Of course, we can see in retrospect that nearly all governments around the world failed to prepare for a pandemic, despite numerous warnings. The governments of Tony Blair, Gordon Brown, David Cameron and Theresa May can be held to account for the country’s unpreparedness in terms of hospital beds, vaccines, ventilators, testing kits and personal protection gear.
Boris Johnson can hardly be included in this group, since he has only had a Parliamentary majority for three months and has clearly done everything in his power to make good the deficiencies. His Chancellor, the impressive Rishi Sunak, had been in office for barely a month when he introduced the biggest spending programme since the war.
Perhaps the lockdown could have been a bit earlier and prosecuted more firmly: parks and playgrounds could have been shut and underground trains better organised, and our borders could have been closed to flights from areas badly hit by the disease. And I still can’t see why construction work shouldn’t be stopped for at least three weeks.
Nonetheless, it seems to me - and, I would say, to any fair-minded person - that the government has acted with as much resolution and good sense as it possible to have in a situation where nobody really knows – including the medical experts - what is going on and how long it is going to last. Just imagine if Theresa May or Jeremy Corbyn had been in Downing Street at this time.
All western governments find it virtually impossible to plan effectively for medium to long-term global problems such as climate change, poverty, hunger and disease. The political cycle forces them to concentrate instead on the immediate domestic issues that can get them re-elected (or not) within four or five years. This is a crucial weakness of modern democratic systems.
As Bill Gates, who forecast a global pandemic in 2015, has pointed out, one good thing about isolation is that it forces you to think about what really matters in life. Can this period of enforced idleness be converted into something positive? My wife, like most mothers, would challenge the word “idleness”, since the problems of shopping, cooking caring for children and getting them to do online lessons in these conditions can be highly stressful.
But it remains true that isolation provides a time to think outside the normal parameters of daily life. It reminds us, for example, that a global disease affects us all equally. It doesn’t matter how rich or famous you are or how clever you think you are. It reminds us forcefully of the shortness of human life.
This makes us keenly aware of how important our health is – and the risks we take with it in the processing of food and the chemical treatment of water. We listen more carefully to the arguments of those who argue that the earth is sick and that the way mankind conducts itself is destroying the planet.
We realise the importance of home and family life. We see that the luxuries for which people yearn are really pointless. We learn that patience is a greater virtue than panic.
Above all, we learn that we are all connected, that what affects one person has an effect on others - a reminder of John Donne’s famous line that “no man is an island, entire unto itself.” If we want a stable and better world, we learn that it cannot be built on the poverty and slavery of others, but by helping and protecting those with less than ourselves.
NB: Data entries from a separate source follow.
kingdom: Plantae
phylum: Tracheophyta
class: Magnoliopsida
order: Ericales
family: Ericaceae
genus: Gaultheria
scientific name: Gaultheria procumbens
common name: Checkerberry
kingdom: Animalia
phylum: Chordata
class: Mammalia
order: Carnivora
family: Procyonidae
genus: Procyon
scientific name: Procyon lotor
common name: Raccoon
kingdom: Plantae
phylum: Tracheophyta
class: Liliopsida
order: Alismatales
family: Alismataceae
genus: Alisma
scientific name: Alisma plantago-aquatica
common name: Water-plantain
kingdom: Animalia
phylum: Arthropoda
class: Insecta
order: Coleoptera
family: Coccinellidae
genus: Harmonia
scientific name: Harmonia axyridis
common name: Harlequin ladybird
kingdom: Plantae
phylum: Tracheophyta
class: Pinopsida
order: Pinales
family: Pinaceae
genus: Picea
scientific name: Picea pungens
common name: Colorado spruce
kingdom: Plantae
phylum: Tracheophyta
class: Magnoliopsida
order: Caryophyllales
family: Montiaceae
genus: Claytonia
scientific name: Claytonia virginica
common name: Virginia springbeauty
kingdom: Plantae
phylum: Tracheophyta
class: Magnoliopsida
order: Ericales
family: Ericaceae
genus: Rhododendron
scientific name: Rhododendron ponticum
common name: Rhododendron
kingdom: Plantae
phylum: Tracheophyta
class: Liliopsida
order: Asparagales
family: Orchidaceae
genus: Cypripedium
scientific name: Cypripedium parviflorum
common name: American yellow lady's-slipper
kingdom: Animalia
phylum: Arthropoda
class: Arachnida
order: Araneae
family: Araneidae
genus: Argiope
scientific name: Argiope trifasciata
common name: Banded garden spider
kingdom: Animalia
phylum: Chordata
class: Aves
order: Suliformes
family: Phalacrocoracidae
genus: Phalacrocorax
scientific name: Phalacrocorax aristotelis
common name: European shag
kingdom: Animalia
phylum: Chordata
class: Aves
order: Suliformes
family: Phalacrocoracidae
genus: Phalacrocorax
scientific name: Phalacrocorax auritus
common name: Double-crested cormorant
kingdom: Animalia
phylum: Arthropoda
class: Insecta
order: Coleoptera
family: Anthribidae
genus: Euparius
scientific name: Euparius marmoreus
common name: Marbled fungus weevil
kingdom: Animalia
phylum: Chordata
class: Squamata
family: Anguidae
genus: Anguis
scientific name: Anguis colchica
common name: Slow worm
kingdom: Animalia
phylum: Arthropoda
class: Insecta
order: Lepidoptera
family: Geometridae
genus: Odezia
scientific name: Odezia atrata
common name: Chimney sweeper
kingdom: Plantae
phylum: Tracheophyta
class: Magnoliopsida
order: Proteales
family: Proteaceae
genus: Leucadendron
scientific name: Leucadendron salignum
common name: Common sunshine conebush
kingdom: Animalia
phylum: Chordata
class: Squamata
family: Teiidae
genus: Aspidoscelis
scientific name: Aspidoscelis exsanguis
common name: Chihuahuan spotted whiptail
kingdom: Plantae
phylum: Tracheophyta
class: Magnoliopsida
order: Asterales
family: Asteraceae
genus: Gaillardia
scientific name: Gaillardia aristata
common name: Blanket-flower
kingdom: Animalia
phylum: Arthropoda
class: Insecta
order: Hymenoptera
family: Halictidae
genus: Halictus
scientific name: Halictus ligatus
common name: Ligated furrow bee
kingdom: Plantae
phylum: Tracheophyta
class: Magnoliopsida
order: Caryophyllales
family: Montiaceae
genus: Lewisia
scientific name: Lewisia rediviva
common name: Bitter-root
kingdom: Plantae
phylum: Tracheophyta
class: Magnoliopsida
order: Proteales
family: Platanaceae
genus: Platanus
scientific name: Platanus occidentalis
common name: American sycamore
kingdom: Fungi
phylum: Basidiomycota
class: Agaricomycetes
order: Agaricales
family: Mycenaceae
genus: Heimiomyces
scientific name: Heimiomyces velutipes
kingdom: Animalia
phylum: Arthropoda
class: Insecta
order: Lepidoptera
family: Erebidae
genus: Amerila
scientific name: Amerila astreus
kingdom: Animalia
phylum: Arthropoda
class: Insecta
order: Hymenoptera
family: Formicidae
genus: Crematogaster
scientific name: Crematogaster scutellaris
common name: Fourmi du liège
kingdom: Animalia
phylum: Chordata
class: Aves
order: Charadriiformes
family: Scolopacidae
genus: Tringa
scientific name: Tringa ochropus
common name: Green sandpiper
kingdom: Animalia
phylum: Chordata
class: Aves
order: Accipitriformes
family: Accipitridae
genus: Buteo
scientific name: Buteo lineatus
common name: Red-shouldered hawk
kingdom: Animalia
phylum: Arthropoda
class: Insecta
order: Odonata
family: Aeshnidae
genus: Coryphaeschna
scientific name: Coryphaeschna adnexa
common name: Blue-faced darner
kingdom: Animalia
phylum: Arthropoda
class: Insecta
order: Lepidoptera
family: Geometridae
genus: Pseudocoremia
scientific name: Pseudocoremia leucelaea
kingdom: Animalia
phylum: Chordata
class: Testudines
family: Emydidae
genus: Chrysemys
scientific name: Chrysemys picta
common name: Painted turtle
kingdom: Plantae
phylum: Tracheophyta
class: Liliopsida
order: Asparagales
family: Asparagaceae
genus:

History shows that life goes in cycles and that this particularly nasty cycle will eventually come to an end. How soon it ends will determine how much permanent damage it has caused. It is vital to work out how it started and how to stop it happening again.
But one hopes that isn’t all. Will this just be an end to one disaster, with the same mistakes being made again and again? Or will the fresh understanding it should bring about the realities of human existence lead to a correction in our thinking and the beginnings of a new wisdom?
Experience says not, but hope dreams on.